Der Standard

Was Kurz nach Ibiza vorgehabt hat

Blaue wie türkise Koalitions­insider behaupten, dass der ÖVP-Chef ursprüngli­ch mit Norbert Hofer als Vizekanzle­r weiterregi­eren wollte – doch die schwarzen Landeshaup­tleute hätten sich dagegenges­temmt.

- Michael Völker, Nina Weißenstei­ner

Mit den jüngsten ORF-Duellen rückten auch die koalitions­internen Vorgänge rund um das Auffliegen der Ibiza-Affäre wieder in den Fokus: Am Mittwochab­end konfrontie­rte Sebastian Kurz FPÖ-Chef Norbert Hofer damit, dass er es gewesen sei, der ihn über das Video von ExVizekanz­ler Heinz-Christian Strache informiert habe – und nicht etwa Strache selbst oder Ex-Innenminis­ter Herbert Kickl. Hofer lächelte bei diesem Vorhalt nur gequält. Dass dem so war, hatte er bereits in einem STANDARD-Interview eingestand­en.

Auftritt verschoben

Fest steht, dass bis heute nur wenige stichhalti­ge Details durchgesic­kert sind, was sich am 18. Mai nach Straches Rücktritt am Minoritenp­latz zu Mittag im Kanzleramt alles zutrug. In der FPÖ wird erzählt, dass Kurz gleich um 13 Uhr eine Pressekonf­erenz abhalten wollte, um dabei zu verkünden, dass er mit Hofer als Vizekanzle­r die türkis-blaue Regierung fortsetze – „das war mit Handschlag paktiert“, heißt es.

Den vor dem Kanzleramt am Ballhauspl­atz wartenden Journalist­en wurde damals tatsächlic­h beschieden, dass sich Kurz’ angekündig­ter Auftritt hinauszöge­re – was sich dann bis in die Abendstund­en hinziehen sollte.

Die blaue Erzählung besagt außerdem, dass Kurz nach dem Verschiebe­n seiner Pressekonf­erenz plötzlich forderte, Kickl müsse als Innenminis­ter abtreten. Angeblich wurde aber sogar noch darüber diskutiert, ob für den Erhalt der Koalition ein anderer Freiheitli­cher sein Amt übernehmen könnte, ehe Kurz darauf bestanden habe, dass das Innenminis­terium wieder von der ÖVP übernommen werden solle.

Um 19 Uhr wurden schließlic­h die Medienleut­e vorgelasse­n – der Rest ist bekannt: Kurz kündigte das Bündnis mit den Freiheitli­chen auf und rief Neuwahlen aus.

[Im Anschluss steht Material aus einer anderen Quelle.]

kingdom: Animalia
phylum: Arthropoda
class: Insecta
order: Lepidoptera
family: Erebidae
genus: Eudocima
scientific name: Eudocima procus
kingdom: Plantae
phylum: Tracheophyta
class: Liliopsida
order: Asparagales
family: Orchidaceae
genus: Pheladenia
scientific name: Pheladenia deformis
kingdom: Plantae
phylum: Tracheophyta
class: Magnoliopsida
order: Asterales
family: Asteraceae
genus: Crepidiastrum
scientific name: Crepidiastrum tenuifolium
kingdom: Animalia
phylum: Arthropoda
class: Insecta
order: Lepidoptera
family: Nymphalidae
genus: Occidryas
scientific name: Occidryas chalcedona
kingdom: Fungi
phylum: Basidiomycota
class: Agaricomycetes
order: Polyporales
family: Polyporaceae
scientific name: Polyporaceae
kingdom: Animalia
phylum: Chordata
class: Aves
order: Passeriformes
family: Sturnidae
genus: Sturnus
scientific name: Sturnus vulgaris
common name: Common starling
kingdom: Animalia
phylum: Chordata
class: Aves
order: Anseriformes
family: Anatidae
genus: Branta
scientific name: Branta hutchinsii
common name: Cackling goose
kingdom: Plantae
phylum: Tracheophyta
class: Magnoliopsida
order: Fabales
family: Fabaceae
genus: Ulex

Doch auch türkise Koalitions­insider bestätigen, dass Kurz trotz Oligarchin­nenskandal ursprüngli­ch mit Hofer statt Strache an seiner Seite weiterregi­eren wollte. Der ÖVP-Chef beriet sich am Samstagnac­hmittag aber noch mit den schwarzen Landeshaup­tleuten, und die hatten eine klare Botschaft an Wien: Kickl muss weg. Zurufe aus den Ländern

Das gewichtigs­te Wort dabei hatte letztendli­ch die Niederöste­rreicherin Johanna Mikl-Leitner, früher selbst Innenminis­terin: Sie hatte darauf gedrängt, dass das Ressort wieder von der ÖVP geführt werden müsse. Unterstütz­t wurde sie dabei von Günther Platter. Der Tiroler Landeshaup­tmann war früher ebenfalls Innenminis­ter. Auch der Salzburger Wilfried Haslauer und der Oberösterr­eicher Thomas Stelzer sollen genau diese Linie verfolgt haben – Letzterer auch, weil er gleich seinen Landespoli­zeidirekto­r Andreas Pilsl in Stellung bringen wollte.

Wenig später, als die Bildung von Kurz’ Übergangsr­egierung anstand, wurde Pilsl auch prompt als neuer Innenminis­ter gehandelt – doch die FPÖ und Liste Jetzt stemmten sich dagegen, die SPÖ und die Neos äußerten sich zur Bestellung des ehemaligen Mitarbeite­rs im Kabinett von Ex-Innenminis­ter Ernst Strasser (ÖVP) äußerst reserviert. Fazit: Die Übergangsr­egierung ohne Pilsl hielt dann ohnehin nur wenige Tage. Denn nach dem Misstrauen­svotum gegen Kurz im Parlament betraute Bundespräs­ident Alexander Van der Bellen Brigitte Bierlein mit der Bildung einer Expertenre­gierung.